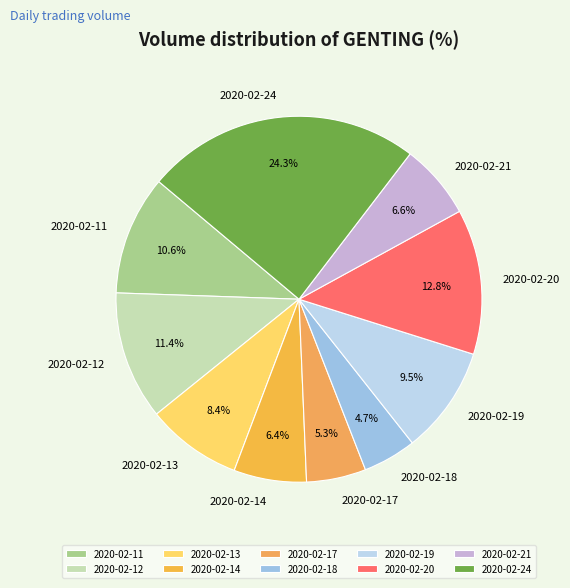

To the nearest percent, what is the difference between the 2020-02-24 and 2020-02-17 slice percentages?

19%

--

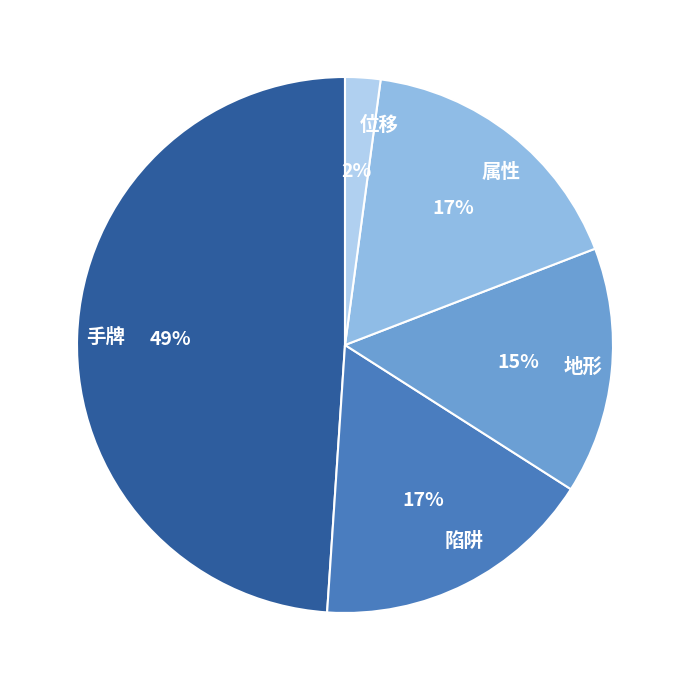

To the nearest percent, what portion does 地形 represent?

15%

---

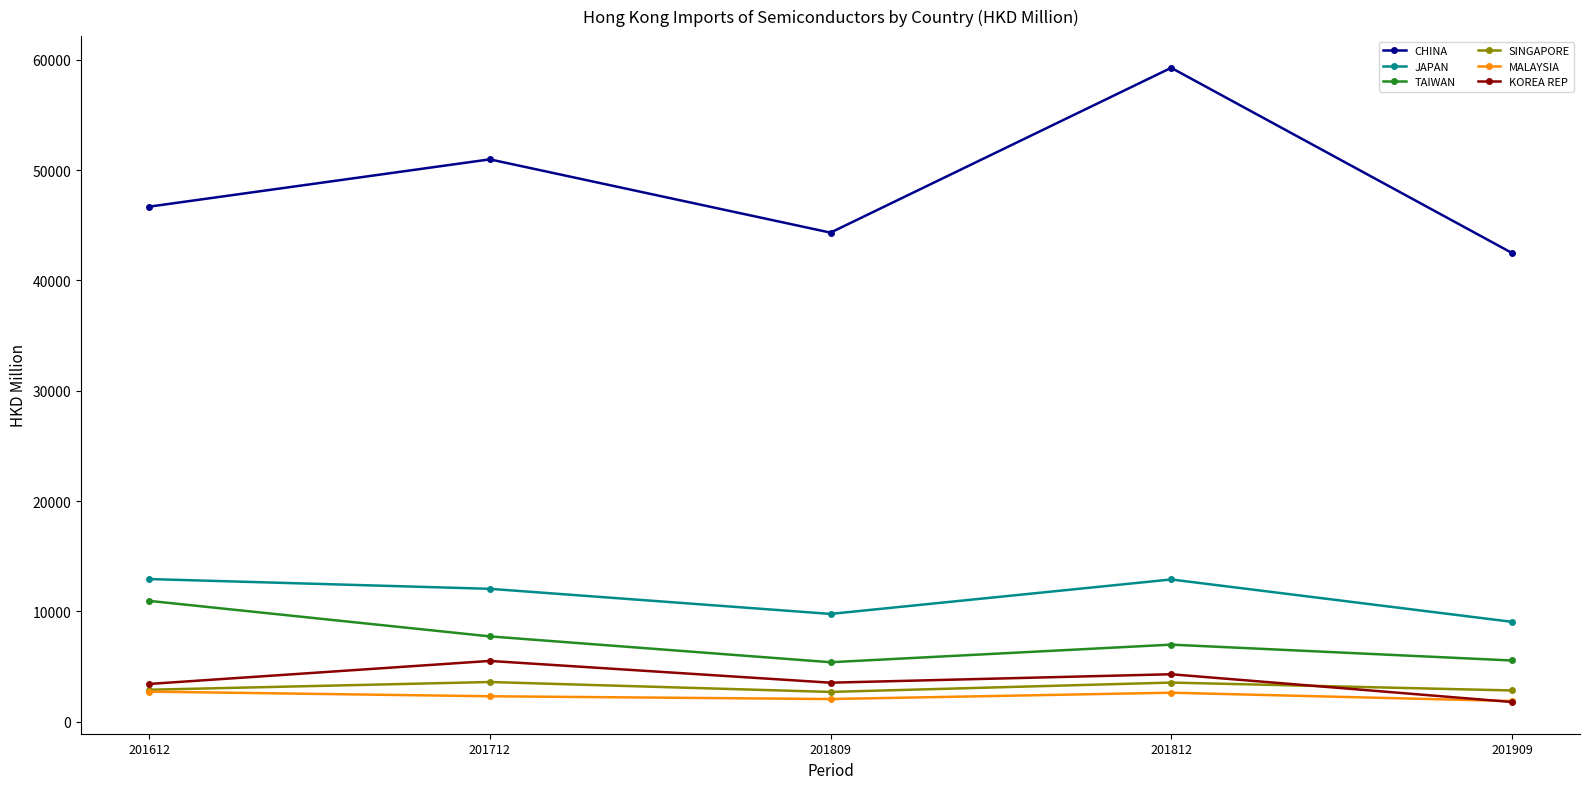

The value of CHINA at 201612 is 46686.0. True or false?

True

• **AIM OF THE EXERCISE**: List every line in the records above that contains the word "True", matching case exactly.

• **WRITTEN SOLUTION**:
The value of CHINA at 201612 is 46686.0. True or false?
True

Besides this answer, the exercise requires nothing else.